[Data entries]
===

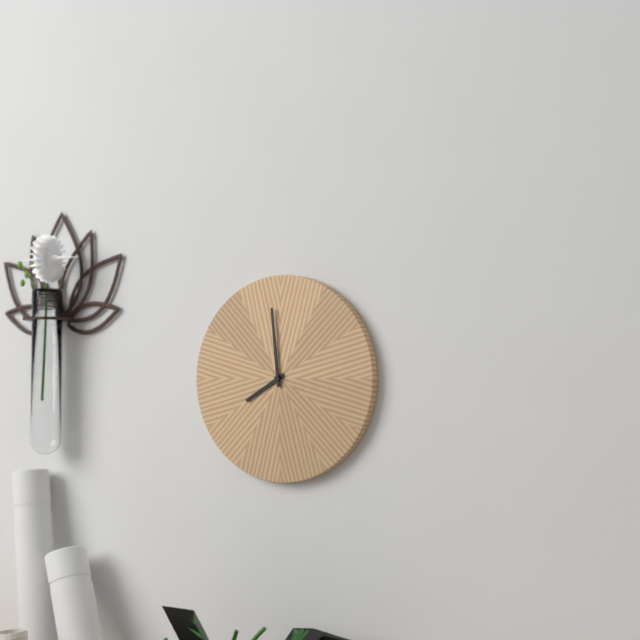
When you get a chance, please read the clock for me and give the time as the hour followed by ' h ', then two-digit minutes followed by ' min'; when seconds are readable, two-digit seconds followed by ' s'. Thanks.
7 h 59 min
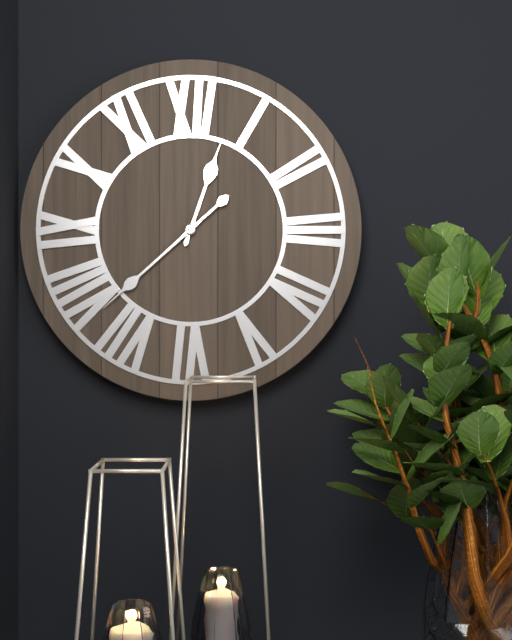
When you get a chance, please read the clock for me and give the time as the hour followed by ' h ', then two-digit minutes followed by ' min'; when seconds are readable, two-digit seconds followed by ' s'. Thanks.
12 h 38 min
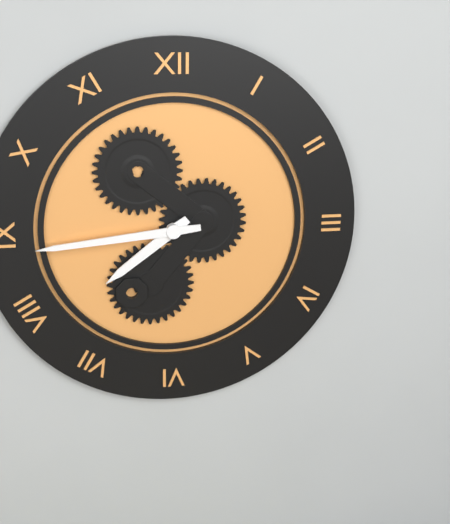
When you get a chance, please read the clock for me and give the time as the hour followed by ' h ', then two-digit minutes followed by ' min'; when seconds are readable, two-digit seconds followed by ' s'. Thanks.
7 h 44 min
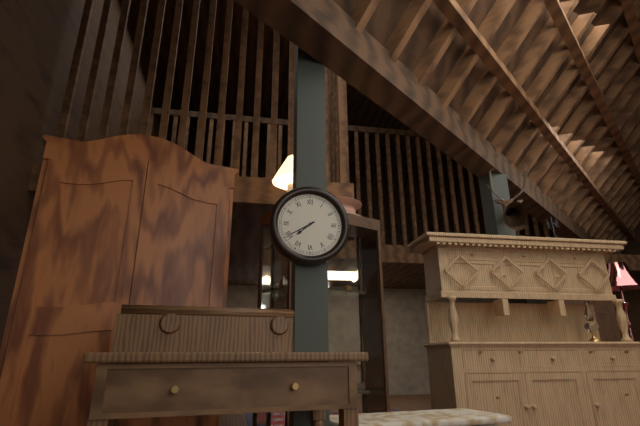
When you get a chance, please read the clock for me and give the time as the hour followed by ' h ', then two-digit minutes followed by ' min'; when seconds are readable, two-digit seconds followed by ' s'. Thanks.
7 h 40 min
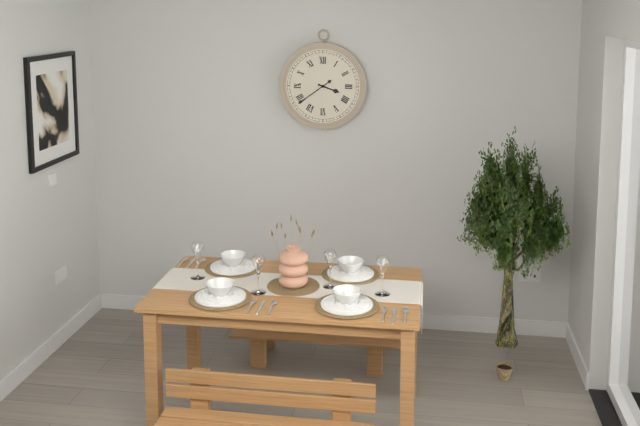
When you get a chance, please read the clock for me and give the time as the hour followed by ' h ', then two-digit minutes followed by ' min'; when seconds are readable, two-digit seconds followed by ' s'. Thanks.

===

-- Task to complete --
Copy every line of the records above exactly, leaving the pictures out.

-- Expected answer --
When you get a chance, please read the clock for me and give the time as the hour followed by ' h ', then two-digit minutes followed by ' min'; when seconds are readable, two-digit seconds followed by ' s'. Thanks.
7 h 59 min
When you get a chance, please read the clock for me and give the time as the hour followed by ' h ', then two-digit minutes followed by ' min'; when seconds are readable, two-digit seconds followed by ' s'. Thanks.
12 h 38 min
When you get a chance, please read the clock for me and give the time as the hour followed by ' h ', then two-digit minutes followed by ' min'; when seconds are readable, two-digit seconds followed by ' s'. Thanks.
7 h 44 min
When you get a chance, please read the clock for me and give the time as the hour followed by ' h ', then two-digit minutes followed by ' min'; when seconds are readable, two-digit seconds followed by ' s'. Thanks.
7 h 40 min
When you get a chance, please read the clock for me and give the time as the hour followed by ' h ', then two-digit minutes followed by ' min'; when seconds are readable, two-digit seconds followed by ' s'. Thanks.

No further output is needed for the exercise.